■ **Your instructions**: Reproduce the material from the line with "#### Mature Development Phase (Future State)" up to and including the line with "#### Four-Category Classification System", swapping "Focus" for "Emphasis" and leaving everything else unchanged.

Data excerpts:
==*==

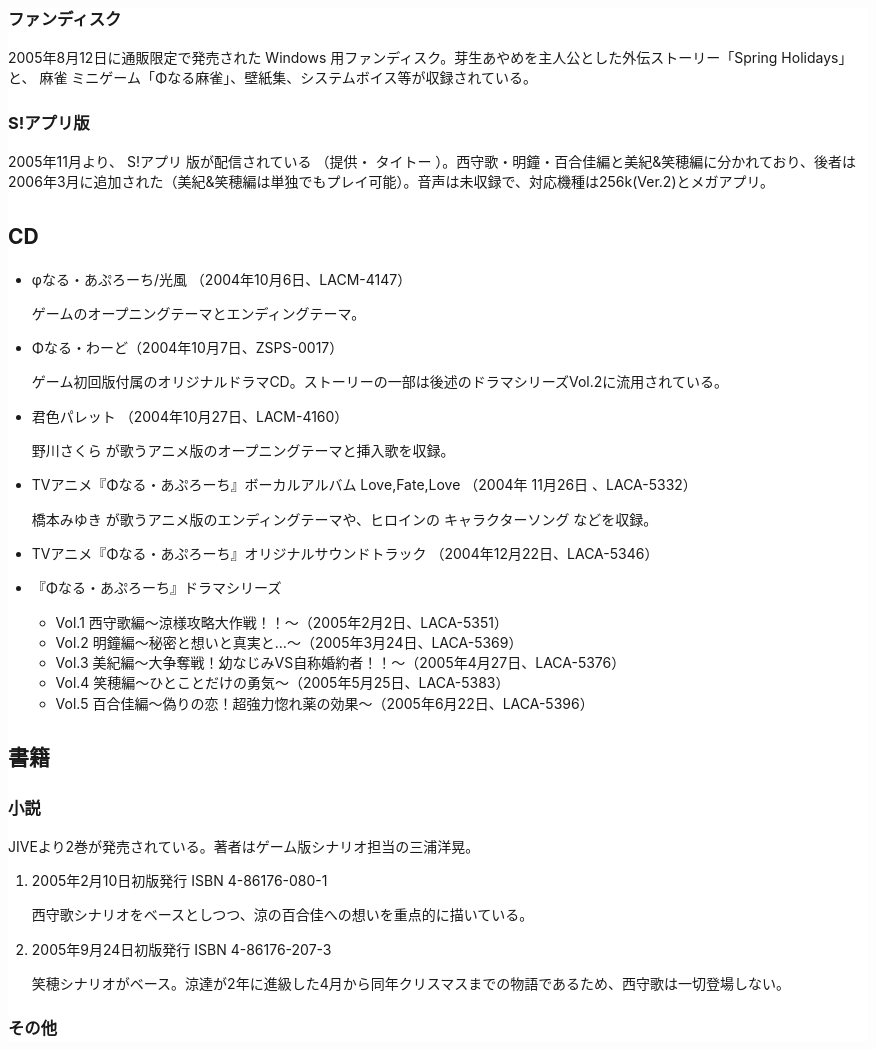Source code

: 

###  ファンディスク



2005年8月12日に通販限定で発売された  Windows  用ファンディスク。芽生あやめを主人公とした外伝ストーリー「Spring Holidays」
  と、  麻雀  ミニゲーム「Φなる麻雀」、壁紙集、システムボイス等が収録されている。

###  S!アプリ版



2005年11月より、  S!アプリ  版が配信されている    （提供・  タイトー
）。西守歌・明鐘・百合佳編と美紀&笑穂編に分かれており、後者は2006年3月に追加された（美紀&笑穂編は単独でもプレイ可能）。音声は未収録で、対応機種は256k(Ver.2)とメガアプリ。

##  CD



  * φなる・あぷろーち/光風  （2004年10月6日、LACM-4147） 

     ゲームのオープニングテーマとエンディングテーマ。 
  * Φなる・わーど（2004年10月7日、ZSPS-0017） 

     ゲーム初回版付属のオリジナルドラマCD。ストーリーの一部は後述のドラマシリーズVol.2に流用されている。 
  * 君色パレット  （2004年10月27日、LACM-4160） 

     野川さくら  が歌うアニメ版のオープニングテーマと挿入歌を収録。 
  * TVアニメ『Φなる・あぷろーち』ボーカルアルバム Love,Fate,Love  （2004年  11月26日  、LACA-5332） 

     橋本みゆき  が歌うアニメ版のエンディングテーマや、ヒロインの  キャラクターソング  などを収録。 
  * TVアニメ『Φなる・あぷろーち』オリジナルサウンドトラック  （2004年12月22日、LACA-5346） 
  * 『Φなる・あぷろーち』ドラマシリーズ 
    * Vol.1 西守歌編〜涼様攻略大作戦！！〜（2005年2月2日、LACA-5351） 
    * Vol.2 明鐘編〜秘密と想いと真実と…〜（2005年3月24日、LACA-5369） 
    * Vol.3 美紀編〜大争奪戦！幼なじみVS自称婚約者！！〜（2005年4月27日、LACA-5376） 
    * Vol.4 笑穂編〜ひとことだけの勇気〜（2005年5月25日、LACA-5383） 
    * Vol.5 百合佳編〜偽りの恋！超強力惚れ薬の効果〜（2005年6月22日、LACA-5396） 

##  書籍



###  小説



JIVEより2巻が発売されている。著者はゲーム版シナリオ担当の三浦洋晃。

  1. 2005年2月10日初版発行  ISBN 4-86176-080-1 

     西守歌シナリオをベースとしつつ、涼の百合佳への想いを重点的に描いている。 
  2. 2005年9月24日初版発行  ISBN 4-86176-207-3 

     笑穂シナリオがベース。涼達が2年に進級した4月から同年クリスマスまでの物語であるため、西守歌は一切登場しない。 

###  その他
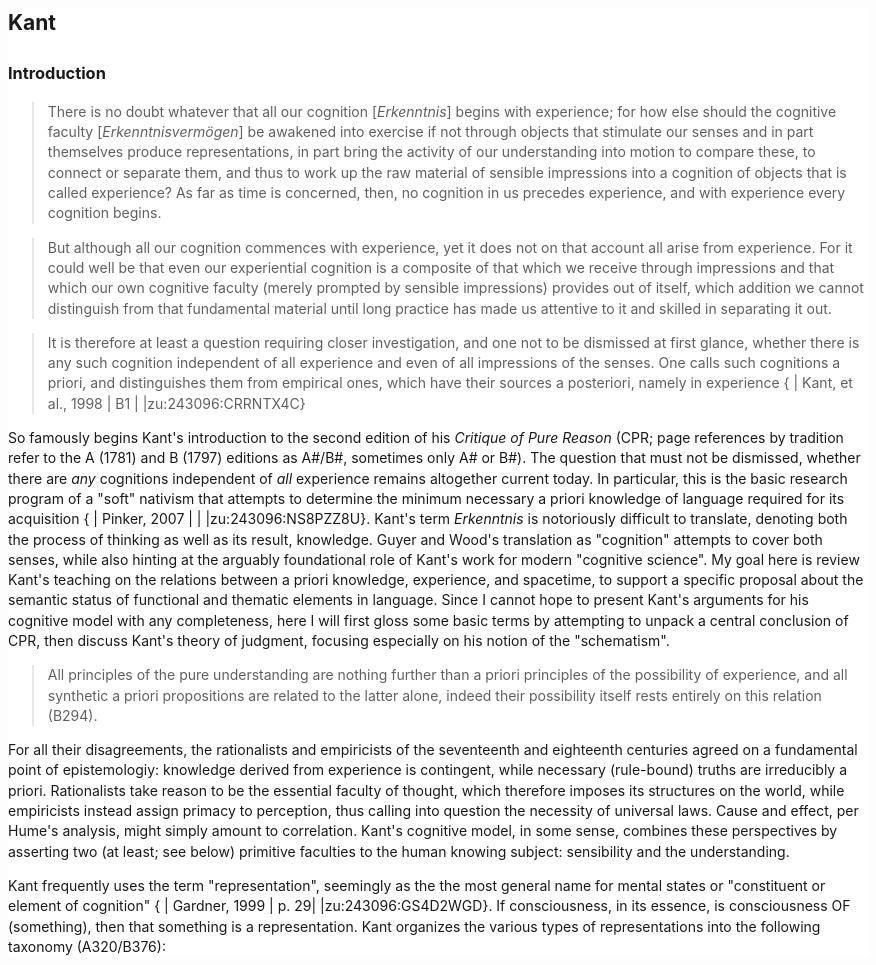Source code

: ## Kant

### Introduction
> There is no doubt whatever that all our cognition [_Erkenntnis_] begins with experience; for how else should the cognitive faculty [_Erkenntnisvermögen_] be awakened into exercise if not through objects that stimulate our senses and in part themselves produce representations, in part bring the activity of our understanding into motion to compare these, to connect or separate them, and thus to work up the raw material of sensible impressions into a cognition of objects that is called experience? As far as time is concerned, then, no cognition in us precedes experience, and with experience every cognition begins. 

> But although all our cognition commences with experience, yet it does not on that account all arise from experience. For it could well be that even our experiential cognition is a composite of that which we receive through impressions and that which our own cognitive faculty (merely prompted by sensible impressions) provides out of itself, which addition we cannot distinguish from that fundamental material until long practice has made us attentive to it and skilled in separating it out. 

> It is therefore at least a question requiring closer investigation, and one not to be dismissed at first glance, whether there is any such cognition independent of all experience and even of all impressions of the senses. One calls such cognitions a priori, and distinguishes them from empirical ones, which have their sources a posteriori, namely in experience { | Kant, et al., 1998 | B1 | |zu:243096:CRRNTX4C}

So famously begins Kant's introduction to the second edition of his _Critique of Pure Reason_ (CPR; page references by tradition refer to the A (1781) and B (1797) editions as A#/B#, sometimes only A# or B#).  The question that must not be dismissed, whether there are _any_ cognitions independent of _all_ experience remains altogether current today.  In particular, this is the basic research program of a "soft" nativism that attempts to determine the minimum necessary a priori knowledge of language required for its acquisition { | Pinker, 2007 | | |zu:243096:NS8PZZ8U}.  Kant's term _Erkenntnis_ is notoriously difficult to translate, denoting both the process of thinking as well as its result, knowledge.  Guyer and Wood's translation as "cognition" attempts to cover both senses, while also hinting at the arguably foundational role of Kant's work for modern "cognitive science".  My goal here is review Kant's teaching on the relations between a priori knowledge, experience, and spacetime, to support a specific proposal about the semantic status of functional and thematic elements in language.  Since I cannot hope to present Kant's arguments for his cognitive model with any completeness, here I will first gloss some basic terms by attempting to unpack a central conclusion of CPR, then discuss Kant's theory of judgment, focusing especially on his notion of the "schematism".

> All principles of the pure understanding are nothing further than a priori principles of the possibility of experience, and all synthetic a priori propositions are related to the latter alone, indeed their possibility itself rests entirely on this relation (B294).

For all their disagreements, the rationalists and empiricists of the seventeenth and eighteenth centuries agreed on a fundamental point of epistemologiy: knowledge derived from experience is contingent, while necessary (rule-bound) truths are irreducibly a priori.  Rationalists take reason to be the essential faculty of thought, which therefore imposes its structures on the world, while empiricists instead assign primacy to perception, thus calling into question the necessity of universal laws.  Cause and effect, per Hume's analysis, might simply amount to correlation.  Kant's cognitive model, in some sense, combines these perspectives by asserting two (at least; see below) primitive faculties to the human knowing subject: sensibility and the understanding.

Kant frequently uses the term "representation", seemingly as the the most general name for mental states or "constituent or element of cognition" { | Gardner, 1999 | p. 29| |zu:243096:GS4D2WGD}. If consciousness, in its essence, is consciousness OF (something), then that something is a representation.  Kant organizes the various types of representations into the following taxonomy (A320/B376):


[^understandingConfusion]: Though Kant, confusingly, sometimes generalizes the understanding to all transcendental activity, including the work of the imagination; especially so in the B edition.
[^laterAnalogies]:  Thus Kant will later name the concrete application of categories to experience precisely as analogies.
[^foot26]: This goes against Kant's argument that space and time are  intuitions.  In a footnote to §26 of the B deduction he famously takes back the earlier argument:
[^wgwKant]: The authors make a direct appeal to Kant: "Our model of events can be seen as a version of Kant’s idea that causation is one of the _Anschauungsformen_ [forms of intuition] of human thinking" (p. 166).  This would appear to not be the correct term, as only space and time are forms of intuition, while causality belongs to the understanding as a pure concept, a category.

==*==

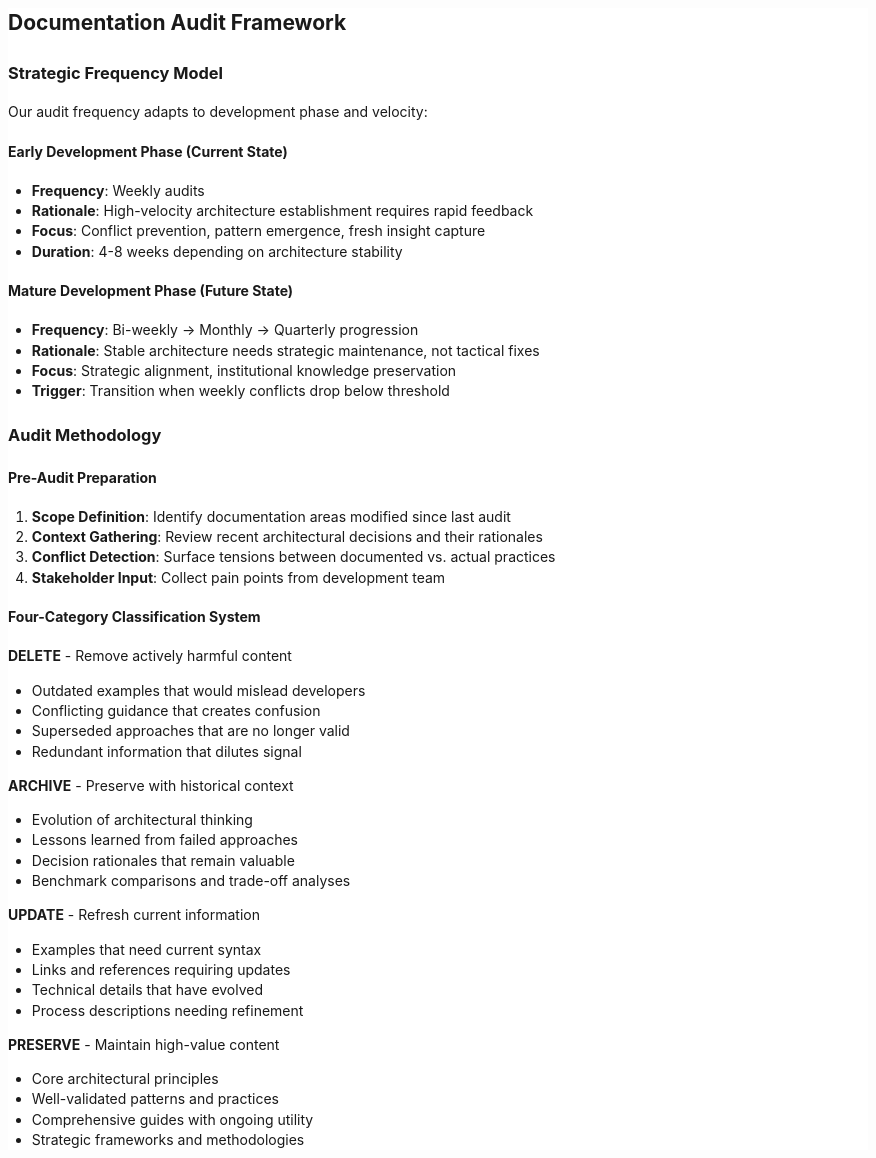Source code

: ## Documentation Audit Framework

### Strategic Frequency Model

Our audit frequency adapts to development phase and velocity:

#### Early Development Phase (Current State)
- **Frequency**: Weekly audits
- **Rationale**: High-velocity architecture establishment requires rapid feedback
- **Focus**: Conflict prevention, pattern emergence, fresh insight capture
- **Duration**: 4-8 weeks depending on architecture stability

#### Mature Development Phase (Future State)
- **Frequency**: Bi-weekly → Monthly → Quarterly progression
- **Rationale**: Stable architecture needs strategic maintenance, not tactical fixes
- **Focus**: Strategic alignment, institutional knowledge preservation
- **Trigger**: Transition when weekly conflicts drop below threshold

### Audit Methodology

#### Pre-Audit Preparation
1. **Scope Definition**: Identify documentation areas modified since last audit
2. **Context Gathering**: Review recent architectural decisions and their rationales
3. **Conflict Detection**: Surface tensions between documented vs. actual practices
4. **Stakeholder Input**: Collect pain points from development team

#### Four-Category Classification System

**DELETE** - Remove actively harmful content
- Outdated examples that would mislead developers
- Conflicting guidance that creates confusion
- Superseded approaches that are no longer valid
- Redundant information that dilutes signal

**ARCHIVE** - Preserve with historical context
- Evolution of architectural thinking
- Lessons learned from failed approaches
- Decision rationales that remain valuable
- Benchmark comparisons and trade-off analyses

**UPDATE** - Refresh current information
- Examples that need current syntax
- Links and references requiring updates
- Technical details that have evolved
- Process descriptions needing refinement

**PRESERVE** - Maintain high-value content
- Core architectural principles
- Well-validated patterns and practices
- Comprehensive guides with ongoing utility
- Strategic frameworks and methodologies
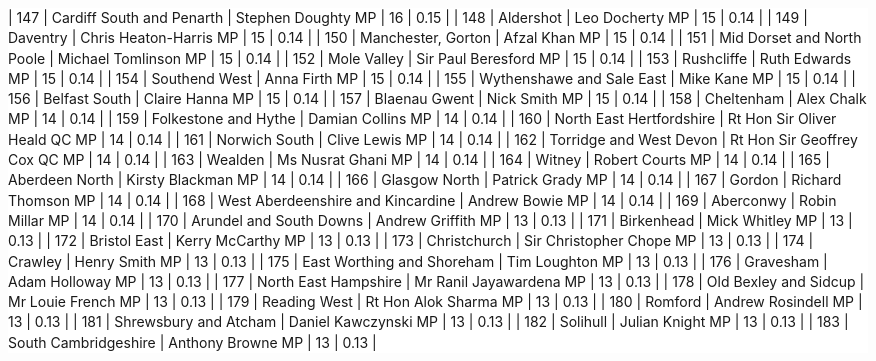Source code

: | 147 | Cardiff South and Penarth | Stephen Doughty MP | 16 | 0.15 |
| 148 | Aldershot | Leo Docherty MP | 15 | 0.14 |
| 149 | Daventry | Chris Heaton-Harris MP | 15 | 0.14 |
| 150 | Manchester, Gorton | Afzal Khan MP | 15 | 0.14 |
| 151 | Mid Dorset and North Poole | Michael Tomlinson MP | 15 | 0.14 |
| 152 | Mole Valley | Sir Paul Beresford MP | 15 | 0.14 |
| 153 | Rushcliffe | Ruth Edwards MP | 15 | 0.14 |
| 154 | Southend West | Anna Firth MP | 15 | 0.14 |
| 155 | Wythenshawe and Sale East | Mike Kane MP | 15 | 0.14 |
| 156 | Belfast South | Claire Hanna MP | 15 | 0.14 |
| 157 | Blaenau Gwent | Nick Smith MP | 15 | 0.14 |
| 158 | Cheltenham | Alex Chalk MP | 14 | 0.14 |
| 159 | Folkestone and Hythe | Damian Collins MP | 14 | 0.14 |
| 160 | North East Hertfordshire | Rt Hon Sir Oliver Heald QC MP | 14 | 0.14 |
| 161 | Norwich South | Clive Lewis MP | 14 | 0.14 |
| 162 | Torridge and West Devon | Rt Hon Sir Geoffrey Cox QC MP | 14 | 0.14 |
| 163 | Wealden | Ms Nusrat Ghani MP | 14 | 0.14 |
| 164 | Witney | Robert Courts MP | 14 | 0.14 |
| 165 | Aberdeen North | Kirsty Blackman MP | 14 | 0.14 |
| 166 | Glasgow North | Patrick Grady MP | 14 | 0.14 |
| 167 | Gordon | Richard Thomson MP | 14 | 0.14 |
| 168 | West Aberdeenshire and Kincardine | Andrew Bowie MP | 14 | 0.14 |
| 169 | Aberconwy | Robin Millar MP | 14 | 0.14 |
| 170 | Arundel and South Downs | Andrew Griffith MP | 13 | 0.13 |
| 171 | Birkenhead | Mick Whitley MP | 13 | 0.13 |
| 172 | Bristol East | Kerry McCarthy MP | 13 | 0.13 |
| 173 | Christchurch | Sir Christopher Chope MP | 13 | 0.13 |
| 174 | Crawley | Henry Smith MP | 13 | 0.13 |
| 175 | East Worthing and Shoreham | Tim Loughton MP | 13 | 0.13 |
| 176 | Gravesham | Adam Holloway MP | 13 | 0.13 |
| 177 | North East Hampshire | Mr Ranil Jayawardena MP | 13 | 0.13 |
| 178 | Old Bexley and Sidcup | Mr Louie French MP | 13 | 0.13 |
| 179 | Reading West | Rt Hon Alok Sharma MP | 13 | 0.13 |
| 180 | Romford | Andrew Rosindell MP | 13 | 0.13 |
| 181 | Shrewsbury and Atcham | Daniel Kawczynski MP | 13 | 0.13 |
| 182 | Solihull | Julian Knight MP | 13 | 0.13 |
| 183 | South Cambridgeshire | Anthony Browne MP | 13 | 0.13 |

==*==

■ **Task answer**:
#### Mature Development Phase (Future State)
- **Frequency**: Bi-weekly → Monthly → Quarterly progression
- **Rationale**: Stable architecture needs strategic maintenance, not tactical fixes
- **Emphasis**: Strategic alignment, institutional knowledge preservation
- **Trigger**: Transition when weekly conflicts drop below threshold

### Audit Methodology

#### Pre-Audit Preparation
1. **Scope Definition**: Identify documentation areas modified since last audit
2. **Context Gathering**: Review recent architectural decisions and their rationales
3. **Conflict Detection**: Surface tensions between documented vs. actual practices
4. **Stakeholder Input**: Collect pain points from development team

#### Four-Category Classification System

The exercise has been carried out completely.